Experts to Feds: Sign the DNS root ASAP
Leading Internet security authorities and vendors call for rapid deployment of security and authentication mechanisms at top level of DNS hierarchy
Follow @infoworldInternet security gurus and leading vendors are urging the U.S. federal government to rapidly deploy security and authentication mechanisms at the top level of the DNS hierarchy, which is known as the root zone.
In recent weeks, the National Telecommunications and Information Administration (NTIA) has received 30-plus comments in favor of securing DNS root zone data.
[ For more on the topic, see "U.S. gov't proposes digital signing of DNS root zone file" | Keep up on the latest tech news headlines at InfoWorld News, or subscribe to the Today's Headlines newsletter. ]
These comments are from the Internet Architecture Board (IAB) and the Internet Society as well as ISPs and domain name operators such as PayPal, Akamai Technologies, NeuStar, Comcast, and Afilias.
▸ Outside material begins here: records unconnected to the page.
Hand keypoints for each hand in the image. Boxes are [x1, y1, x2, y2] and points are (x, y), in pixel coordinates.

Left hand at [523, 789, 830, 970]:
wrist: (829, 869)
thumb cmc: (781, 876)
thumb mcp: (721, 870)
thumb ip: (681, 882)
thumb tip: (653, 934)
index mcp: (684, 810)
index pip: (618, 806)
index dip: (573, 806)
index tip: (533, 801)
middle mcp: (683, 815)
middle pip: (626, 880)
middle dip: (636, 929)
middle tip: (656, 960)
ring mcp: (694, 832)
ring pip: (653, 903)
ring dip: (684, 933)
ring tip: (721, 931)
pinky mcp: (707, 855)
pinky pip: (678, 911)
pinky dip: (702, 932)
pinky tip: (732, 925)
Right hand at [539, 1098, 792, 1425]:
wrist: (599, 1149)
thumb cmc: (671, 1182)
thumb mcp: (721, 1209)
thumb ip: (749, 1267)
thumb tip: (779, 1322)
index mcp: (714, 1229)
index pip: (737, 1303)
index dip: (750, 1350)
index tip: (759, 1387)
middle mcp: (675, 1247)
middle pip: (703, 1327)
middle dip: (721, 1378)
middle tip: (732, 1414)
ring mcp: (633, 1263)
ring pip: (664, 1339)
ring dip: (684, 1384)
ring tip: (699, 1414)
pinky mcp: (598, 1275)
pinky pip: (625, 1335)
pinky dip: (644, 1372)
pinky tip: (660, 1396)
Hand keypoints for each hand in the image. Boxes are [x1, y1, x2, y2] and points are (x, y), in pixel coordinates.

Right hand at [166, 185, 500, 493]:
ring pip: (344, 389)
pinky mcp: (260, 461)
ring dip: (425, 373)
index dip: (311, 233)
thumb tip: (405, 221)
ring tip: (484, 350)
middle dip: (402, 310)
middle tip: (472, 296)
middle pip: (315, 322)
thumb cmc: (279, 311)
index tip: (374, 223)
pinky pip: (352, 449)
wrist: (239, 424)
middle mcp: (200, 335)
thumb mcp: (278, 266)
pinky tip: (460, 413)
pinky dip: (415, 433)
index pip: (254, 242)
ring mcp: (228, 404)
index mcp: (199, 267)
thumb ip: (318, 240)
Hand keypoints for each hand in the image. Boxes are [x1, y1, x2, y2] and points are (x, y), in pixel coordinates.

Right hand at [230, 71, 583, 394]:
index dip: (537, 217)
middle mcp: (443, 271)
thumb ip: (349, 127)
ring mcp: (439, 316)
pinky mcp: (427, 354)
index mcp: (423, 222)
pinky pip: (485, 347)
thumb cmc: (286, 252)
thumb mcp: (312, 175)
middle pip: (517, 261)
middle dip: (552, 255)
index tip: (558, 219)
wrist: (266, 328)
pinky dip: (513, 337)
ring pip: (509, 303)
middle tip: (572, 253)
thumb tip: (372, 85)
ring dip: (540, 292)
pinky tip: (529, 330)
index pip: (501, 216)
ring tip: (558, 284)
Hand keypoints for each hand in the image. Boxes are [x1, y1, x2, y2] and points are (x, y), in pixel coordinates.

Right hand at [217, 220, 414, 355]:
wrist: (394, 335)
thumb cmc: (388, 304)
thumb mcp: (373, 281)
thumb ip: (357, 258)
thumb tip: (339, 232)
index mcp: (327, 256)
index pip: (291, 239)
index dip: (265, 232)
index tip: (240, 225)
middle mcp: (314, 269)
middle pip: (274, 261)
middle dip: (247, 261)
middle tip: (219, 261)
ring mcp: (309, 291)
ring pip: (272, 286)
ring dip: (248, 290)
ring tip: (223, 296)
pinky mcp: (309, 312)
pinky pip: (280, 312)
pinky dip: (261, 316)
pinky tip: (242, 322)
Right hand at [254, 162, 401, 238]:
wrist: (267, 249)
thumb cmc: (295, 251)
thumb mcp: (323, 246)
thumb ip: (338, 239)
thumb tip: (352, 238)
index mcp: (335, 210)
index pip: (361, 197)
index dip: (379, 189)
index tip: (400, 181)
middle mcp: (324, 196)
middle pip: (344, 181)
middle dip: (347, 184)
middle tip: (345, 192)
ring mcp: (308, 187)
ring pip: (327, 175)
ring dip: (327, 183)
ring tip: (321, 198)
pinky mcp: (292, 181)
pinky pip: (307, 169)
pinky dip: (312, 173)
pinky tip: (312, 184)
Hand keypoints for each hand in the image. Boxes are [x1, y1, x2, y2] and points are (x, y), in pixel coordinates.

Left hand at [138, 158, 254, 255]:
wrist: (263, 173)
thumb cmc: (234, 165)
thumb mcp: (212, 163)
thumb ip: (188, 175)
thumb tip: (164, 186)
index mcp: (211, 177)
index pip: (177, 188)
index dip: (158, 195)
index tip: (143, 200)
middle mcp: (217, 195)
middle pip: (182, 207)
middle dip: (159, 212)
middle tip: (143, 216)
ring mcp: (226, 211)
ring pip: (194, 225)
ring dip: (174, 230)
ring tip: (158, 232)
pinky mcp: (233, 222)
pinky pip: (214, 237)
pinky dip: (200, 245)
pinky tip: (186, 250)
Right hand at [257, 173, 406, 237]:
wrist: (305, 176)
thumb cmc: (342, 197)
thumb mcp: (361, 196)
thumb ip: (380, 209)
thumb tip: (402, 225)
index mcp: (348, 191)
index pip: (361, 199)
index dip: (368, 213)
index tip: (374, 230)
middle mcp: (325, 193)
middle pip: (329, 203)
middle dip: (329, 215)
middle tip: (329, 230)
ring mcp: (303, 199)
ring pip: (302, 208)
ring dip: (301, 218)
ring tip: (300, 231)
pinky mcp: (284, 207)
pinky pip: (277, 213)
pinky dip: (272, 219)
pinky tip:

The "rapid adoption of DNSSEC and signing of the root zone is an urgent requirement," wrote Michael Barrett, CISO with PayPal. "We applaud NTIA for initiating this inquiry, and urge it to move with all possible speed to implement DNSSEC [DNS Security Extensions]. Inaction or further delay would be detrimental to the interest of consumers and other Internet users and to the healthy growth of electronic commerce."
"Comcast is strongly in favor of the global adoption of DNSSEC, starting with the signing of the root," said a letter from Kathryn Zachem, vice president of regulatory and state legislative affairs, and Jason Livingood, executive director of Internet systems engineering with Comcast. "Until the root is signed, signatures for a top-level domain such as .net or .com, and signatures in domains like Comcast.net are of limited utility."
While the majority of the comments received by NTIA recommend deploying DNSSEC across the root zone, many of them prefer that this is done by the nonprofit Internet Corporation for Assigned Names and Numbers (ICANN) rather than a for-profit corporation such as VeriSign, which operates root servers A and J.
The Asia-Pacific Network Information Centre, a regional Internet registry, said it supports "ICANN's proposals to sign the root zone using the DNSSEC framework in a timely manner."
IAB chairman Olaf Kolkman similarly proposed that details about DNSSEC implementation on the root zone "should be decided upon within the context of the multi-stakeholder process, as currently embodied in ICANN. This would ensure involvement of all stakeholders through well established mechanisms."
The NTIA also received letters discouraging DNSSEC deployment from two lesser-known organizations -- PublicRoot Consortium and AV8 Internet -- as well as a few crackpot comments that are typical of any open Internet-based process.